Regista non ancora cinquantenne e assai prolifico con i suoi quindici tra corti e mediometraggi e ben sedici film all’attivo. Nella sua ricerca di temi e di stili è passato dalla Trilogia del Lutto a vari generi cinematografici come il grottesco, la commedia, il giallo, il musical fino al melodramma; passando dall’ambientazione da inizi Novecento, agli Anni Settanta, all’attualità. Scrivendo sceneggiature originali ma anche traendo da romanzi e pièce teatrali i suoi script. Bisogna dire che è un regista apprezzabile per bisogno di ricerca, che spazia i suoi interessi e curiosità da storie di bambini che osservano gli adulti a quelle di fragili identità sessuali, dall’amore dichiarato a quello equivoco, da storie di donne incinte a ragazze che si prostituiscono, a fatti criminali. Per quantità di interessi e per una certa visione del mondo fa venire in mente vagamente il grande regista tedesco Fassbinder da cui ha tratto dal testo teatrale Tropfen auf heisse Steine il film Gocce d’acqua su pietre roventi ( 1999 ); ma il confronto si ferma qui in quanto il punto di vista è più razionale e culturalmente francese, mentre l’esplorazione del desiderio è più mediatica e borghese.

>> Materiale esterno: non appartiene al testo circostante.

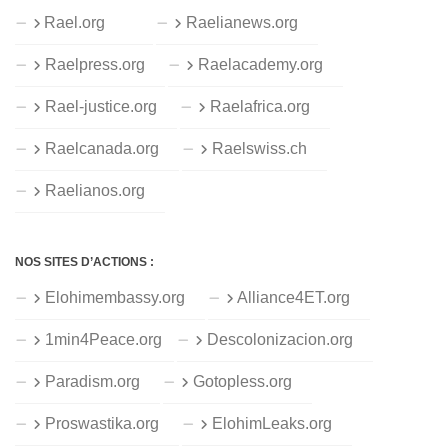
Rael.org
Raelianews.org
Raelpress.org
Raelacademy.org
Rael-justice.org
Raelafrica.org
Raelcanada.org
Raelswiss.ch
Raelianos.org
NOS SITES D’ACTIONS :
Elohimembassy.org
Alliance4ET.org
1min4Peace.org
Descolonizacion.org
Paradism.org
Gotopless.org
Proswastika.org
ElohimLeaks.org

Pur confezionando sempre dei film interessanti, però François Ozon non riesce a realizzare delle opere di grande respiro, da autore fondamentale, probabilmente perché, per il suo cinema, la forma è sempre tutto e lo stile rischia di creare una struttura complessa ma in fondo un po’ vuota. Oppure è per una certa vena patinata, per un effetto glamour o perché l’eros è troppo conciliato col thanatos seppur con qualche insidia, sempre comunque in un’atmosfera ovattata e armonizzata. Anche questo Frantz è tratto da una pièce teatrale, L’Homme que j’ai tué di Maurice Rostand e già utilizzata dal maestro Lubitsch per il film Broken Lullaby ( 1932 ), uno dei suoi film meno conosciuti. E Ozon sceglie per la prima volta il bianco e nero per dare concretezza e atmosfera a uno sfondo che però nella seconda parte non ha la drammaticità dei disastri del post guerra.
Un buon film, si potrebbe dire senza tempo, pudico e trattenuto, in cui si affrontano – ma sempre restando un po’ in superficie – parecchi temi come un possibile amore tra due ‘ nemici ‘ ( potrebbero essere un israeliano e una palestinese o un pachistano e un’indiana ), la questione politica di una fratellanza impossibile, la difficoltà per tutti di superare un odio indotto, la difficoltà del senso di colpa, di riuscire a rielaborare il lutto, la necessità di perdonare e andare avanti, il modo di affrontare la verità e la necessità di dire qualche bugia, accettare che chi è morto non era perfetto ma a volte banale come tutti. Ma sembra che in fondo per Ozon, tutto si giochi su un altro piano, la distanza tra la materia vera dei sentimenti e la difficoltà di esprimerli. Se nella prima parte il regista riesce a raccontare con una certa efficacia una microsocietà ancora incapace di accettare la sconfitta e quindi di lasciare spazio alla parte più nera della coscienza di un popolo, nella seconda parte, la realtà francese emerge solo con una scena un po’ a effetto, quando in un ristorante di Parigi gran parte dei clienti cantano La Marsigliese, e questo ci sembra veramente un po’ poco.